I’m not going to lie, this was all very confusing to me. Why do people care about what a family looked like in a cheerios commercial? Did racists really watch the commercial on TV and feel a dire need to find the commercial on youtube and then proceed to type a racist comment under the video? I wonder if they felt fulfilled after they clicked submit. I bet one of the bigoted commenters thought Ahhh, there’s my daily dose of racism that I MUST send into the world! after typing their comment.


Although I found it confusing, I guess you could say that I found more humor in the absurdity of how a cheerios commercial could divide America, than how hurtful it was knowing some bigots thought mixed-raced children were a sin. Anyway, the typical “white” American family that a lot of commercials portray is not the only type of family in America. There is not just one typical American family. The family portrayed in the Cheerios commercial is just a portrayal of one of the many different types of American families.
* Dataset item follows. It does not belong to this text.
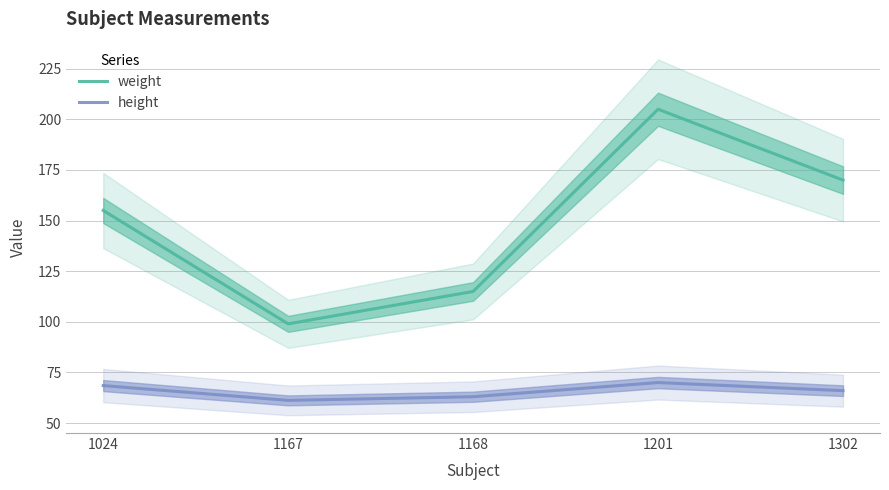

Where is height nearest to the value 65?

1302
In all honesty, I’m actually glad that Target lady overstepped her boundaries that summer afternoon and that the Cheerios commercial was the motivation for bigots across the youtube platform. These instances helped open a dialogue about the concept of race in society and the insensitive assumptions and prejudices that plague our country. When it comes down to it, race is just a social construct that, more often than not, divides us. Now, I know this Target lady will not be the last I will encounter (and hopefully I get to meet the real one in my lifetime; I’m a huge Kristen Wiig fan!) and that there will probably always be racists hiding behind their computer screens for a long time to come, but at the same time, there will always be Cheerios commercials pushing the frontier towards the acceptance of all families of different ethnic and racial backgrounds. I will continue to watch these “Cheerios commercials” while eating my Goldfish.